Отзыв Тарасенкова на «Ноев ковчег» напоминает реакцию Горького на «Мусорный ветер» («…обнажается ирреальность содержания рассказа, а содержание граничит с мрачным бредом»), Параллель эта тем важнее, что и в «Мусорном ветре» Советский Союз существовал в идеальном абстрактном плане, в мозговых видениях главного героя, не имеющих ничего общего с действительностью — в «Ноевом ковчеге» же мотив ирреальной идеальности Советского государства доведен до абсурда.

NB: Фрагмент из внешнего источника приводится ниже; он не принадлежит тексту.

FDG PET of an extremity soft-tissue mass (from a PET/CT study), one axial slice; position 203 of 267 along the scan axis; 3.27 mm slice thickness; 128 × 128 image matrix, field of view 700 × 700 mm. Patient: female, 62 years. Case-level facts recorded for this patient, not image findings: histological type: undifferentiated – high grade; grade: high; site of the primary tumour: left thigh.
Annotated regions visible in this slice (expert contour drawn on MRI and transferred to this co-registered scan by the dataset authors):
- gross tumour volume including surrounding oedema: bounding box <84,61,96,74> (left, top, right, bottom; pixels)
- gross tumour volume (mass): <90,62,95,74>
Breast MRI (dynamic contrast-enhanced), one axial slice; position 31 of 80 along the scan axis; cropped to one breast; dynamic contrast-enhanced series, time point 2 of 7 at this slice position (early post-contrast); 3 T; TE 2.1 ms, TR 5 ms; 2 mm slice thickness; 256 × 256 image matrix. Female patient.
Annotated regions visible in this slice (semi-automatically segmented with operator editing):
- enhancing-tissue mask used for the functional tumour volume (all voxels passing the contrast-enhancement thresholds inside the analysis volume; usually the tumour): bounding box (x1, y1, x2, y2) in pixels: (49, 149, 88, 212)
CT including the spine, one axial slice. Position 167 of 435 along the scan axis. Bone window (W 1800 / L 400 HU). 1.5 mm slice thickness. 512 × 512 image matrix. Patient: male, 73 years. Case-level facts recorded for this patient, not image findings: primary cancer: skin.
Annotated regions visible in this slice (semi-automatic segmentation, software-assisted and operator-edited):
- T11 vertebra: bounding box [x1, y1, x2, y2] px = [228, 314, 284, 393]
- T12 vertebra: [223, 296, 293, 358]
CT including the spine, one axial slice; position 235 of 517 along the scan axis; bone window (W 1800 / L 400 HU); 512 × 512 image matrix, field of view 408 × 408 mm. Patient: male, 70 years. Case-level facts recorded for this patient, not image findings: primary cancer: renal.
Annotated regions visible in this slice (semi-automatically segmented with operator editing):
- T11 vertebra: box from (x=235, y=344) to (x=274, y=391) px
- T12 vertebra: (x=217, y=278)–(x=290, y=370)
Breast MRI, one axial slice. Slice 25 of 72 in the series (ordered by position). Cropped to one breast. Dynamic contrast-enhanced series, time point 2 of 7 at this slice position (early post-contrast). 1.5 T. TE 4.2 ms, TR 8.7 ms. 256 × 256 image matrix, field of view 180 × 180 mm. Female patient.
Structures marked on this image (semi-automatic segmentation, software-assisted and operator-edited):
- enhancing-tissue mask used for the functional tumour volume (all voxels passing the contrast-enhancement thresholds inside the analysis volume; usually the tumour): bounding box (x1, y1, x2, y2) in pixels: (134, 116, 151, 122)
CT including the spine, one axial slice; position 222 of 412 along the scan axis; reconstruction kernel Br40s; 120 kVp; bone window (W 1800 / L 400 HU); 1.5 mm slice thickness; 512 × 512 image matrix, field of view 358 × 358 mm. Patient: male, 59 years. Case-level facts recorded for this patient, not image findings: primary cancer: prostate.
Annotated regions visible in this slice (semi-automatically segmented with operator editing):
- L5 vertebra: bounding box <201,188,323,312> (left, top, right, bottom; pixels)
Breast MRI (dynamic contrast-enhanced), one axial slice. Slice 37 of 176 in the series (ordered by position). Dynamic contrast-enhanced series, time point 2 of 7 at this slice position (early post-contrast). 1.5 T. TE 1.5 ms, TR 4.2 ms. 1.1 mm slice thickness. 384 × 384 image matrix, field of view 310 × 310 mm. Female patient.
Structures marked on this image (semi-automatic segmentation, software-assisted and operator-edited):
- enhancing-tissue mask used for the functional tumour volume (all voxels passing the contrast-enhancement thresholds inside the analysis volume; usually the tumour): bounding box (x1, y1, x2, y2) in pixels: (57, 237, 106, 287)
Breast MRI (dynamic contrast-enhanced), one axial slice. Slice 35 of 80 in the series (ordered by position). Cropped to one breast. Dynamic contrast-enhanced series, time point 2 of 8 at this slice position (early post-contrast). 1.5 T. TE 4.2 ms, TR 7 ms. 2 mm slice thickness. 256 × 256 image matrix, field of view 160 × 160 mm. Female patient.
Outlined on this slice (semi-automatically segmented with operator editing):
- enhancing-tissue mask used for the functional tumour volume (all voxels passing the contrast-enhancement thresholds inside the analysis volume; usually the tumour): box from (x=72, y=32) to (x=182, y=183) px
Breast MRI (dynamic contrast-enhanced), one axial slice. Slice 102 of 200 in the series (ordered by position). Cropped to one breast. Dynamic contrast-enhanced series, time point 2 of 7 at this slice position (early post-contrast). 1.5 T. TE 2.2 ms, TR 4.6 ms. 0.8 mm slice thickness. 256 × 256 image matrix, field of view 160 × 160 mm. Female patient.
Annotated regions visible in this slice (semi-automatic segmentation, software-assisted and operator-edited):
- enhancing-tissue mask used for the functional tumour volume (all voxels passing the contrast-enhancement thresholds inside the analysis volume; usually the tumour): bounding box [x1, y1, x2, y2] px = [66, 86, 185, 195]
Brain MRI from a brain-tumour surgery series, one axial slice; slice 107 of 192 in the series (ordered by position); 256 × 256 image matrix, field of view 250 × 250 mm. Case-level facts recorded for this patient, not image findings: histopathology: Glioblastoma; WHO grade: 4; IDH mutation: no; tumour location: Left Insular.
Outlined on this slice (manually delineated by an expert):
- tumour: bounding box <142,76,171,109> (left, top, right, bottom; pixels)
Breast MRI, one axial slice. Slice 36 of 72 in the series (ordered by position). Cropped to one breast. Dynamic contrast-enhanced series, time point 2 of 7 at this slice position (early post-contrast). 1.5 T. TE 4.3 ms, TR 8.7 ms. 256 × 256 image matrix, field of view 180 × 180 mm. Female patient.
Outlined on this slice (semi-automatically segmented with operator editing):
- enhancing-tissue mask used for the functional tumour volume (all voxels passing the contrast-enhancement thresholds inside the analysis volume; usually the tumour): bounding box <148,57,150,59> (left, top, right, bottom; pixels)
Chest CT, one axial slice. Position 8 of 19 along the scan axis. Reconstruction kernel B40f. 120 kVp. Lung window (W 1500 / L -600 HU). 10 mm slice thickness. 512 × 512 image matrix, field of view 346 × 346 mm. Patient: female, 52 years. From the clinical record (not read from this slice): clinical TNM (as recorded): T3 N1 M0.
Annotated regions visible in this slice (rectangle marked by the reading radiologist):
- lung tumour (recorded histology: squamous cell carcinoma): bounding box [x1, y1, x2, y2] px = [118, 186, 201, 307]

«Ноев ковчег», он же «Каиново отродье», не был попыткой написать пьесу на заданную тему с целью пробиться к зрителю (и в этом ее принципиальное отличие от булгаковского «Батума» — тоже последней пьесы своего создателя, но очевидно нацеленной на прижизненный успех). Финальное проявление платоновского хулиганства, поступок, достойный Москвы Ивановны Честновой, горькая и гротескная правда о человеческой цивилизации каинов, которая ничему не научилась и которой ни революция, ни коллективизация, ни война — ничто не пошло впрок, свою историю она проиграла, а потому ничего кроме потопа не заслужила.
Но все же не эту неоконченную, никем пока не поставленную пьесу («Сцена Платонова все еще пуста», — точно заметил Андрей Битов в предисловии к недавно изданному тому платоновской драматургии «Ноев ковчег») следовало бы считать платоновским завещанием, если о таковом позволительно говорить. Его произведения последних лет с трудом поддаются датировке, но можно предположить, что два маленьких рассказа, две философские притчи — «Неизвестный цветок» и «Уля» — стали последним его словом, обращенным к граду и миру, его своеобразным «Памятником» в прозе.
Если идея обращенного в будущее «Неизвестного цветка» достаточно прозрачна и рассказ прочитывается как желание и своеобразное предчувствие автором своего посмертного признания и примирения с судьбой[79], то с «Улей» все гораздо сложнее. Не вполне ясна дата ее создания (Н. В. Корниенко убеждена в том, что «Уля» была написана в конце 1930-х годов), и тем не менее именно этой сказкой нам бы хотелось закончить книгу о Платонове.